Ny Teknik
- Editor-in-chief: Thomas Peterssohn
- Frequency: 18 print editions/year + daily online
- Circulation: 184 000 (2024)
- Publisher: Ny Teknik News AB
- First issue: 26 October 1967; 58 years ago
- Country: Sweden
- Based in: Stockholm
- Language: Swedish
- Website: www.nyteknik.se

= Ny Teknik =

Swedish technical magazine

Ny Teknik (lit. New Technology) is a weekly Swedish magazine with news, debates and ads in the field of technology and engineering. It is published in Stockholm, Sweden.

==History and profile==
Ny Teknik was launched on 18 October 1967. Its former publisher was Ekonomi och Teknik Förlag AB. The magazine is headquartered in Stockholm and is published by Talentum Sweden.

It is distributed to all members of the Swedish Association of Graduate Engineers. The magazine mostly covered news about inventions until 1997 when a new section, Frontlinjen (lit. Front Line), was started to feature news on technological research. The magazine also includes news on the effects of technology on society, IT and telecom.

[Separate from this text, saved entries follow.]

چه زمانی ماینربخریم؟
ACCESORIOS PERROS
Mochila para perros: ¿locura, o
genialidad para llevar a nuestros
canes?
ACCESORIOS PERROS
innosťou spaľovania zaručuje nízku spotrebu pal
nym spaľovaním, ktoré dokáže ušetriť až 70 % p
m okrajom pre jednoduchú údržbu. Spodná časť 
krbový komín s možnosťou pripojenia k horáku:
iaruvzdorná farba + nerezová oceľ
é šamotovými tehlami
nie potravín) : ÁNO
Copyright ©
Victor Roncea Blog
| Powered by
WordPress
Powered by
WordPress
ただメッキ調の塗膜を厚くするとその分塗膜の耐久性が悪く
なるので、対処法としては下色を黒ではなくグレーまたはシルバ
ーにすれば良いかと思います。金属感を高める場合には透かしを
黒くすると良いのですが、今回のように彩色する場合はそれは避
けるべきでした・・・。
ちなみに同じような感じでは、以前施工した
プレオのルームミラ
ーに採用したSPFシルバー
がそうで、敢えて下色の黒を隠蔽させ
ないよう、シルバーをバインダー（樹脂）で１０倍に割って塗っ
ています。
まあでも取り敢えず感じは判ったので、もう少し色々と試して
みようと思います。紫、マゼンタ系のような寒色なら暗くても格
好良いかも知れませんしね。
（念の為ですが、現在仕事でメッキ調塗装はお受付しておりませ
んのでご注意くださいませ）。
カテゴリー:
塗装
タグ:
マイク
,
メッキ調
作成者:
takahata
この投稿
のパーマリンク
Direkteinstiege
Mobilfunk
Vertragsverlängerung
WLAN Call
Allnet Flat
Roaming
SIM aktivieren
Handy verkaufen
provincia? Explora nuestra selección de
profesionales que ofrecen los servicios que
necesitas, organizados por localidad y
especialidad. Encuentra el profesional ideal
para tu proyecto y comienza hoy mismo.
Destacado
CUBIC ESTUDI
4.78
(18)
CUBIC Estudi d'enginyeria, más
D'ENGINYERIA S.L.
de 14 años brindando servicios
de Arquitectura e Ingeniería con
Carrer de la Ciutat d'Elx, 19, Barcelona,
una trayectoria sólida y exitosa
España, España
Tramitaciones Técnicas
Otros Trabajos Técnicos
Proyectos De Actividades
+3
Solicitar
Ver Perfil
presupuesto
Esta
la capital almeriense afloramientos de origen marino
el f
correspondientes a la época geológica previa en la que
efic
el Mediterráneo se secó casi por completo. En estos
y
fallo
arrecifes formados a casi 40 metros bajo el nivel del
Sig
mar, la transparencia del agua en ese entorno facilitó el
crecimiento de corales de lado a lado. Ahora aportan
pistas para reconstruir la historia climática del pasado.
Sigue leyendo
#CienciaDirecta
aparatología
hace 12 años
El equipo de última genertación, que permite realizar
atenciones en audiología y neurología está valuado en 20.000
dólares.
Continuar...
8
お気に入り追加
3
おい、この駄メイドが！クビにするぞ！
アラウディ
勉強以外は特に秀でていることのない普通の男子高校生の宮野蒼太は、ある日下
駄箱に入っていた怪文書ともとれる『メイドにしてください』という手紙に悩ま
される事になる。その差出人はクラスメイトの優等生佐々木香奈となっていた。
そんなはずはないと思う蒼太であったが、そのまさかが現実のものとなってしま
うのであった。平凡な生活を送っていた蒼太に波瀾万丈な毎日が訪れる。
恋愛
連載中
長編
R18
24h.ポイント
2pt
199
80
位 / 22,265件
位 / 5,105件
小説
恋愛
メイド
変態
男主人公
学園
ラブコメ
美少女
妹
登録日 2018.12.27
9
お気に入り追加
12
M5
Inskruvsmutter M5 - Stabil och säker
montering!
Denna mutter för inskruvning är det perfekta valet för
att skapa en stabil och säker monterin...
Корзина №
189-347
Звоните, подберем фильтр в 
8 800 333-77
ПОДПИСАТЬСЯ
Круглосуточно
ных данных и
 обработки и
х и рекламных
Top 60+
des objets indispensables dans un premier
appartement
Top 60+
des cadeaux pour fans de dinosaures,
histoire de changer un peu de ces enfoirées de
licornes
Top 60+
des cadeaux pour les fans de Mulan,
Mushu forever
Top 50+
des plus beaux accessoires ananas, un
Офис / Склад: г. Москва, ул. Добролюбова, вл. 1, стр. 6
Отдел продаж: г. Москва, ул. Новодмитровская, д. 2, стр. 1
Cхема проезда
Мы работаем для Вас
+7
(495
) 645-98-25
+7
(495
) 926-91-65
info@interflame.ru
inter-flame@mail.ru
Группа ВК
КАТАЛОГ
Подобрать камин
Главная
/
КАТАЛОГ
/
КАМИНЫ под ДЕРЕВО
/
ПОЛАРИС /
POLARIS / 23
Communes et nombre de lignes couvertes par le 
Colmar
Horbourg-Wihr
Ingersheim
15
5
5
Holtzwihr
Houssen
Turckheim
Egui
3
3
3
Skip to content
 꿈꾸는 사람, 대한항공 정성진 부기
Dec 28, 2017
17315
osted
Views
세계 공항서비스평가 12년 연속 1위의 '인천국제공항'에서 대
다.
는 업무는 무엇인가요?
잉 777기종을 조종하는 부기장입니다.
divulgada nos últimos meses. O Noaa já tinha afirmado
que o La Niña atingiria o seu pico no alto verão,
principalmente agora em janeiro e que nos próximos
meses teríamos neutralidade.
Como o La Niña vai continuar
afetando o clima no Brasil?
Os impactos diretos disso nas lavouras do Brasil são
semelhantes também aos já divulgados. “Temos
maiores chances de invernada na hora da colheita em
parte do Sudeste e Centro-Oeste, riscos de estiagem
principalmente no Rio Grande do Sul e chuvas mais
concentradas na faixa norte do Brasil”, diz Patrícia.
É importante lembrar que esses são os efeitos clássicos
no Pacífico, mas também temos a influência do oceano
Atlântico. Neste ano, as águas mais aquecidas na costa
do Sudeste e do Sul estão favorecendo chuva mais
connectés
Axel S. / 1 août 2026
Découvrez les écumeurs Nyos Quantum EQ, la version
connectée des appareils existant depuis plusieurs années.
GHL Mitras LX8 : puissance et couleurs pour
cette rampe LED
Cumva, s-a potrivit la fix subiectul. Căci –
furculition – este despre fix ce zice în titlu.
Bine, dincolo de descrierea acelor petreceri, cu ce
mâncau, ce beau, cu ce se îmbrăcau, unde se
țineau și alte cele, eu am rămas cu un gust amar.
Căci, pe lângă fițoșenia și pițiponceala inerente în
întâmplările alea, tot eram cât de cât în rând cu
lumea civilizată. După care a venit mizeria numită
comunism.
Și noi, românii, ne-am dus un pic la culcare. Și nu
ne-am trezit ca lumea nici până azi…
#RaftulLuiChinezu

As of 2006, the editor-in-chief was Lars Nilsson. Susanna Baltscheffsky also served as the editor-in-chief. Jan Huss is the editor-in-chief of the magazine. Corresponding publications are Ingeniøren in Denmark, Teknisk Ukeblad in Norway and Technisch Weekblad in the Netherlands.

Ny Teknik had a circulation of 146,500 copies in 2006, 153,900 copies in 2008 and 156,400 copies in 2010.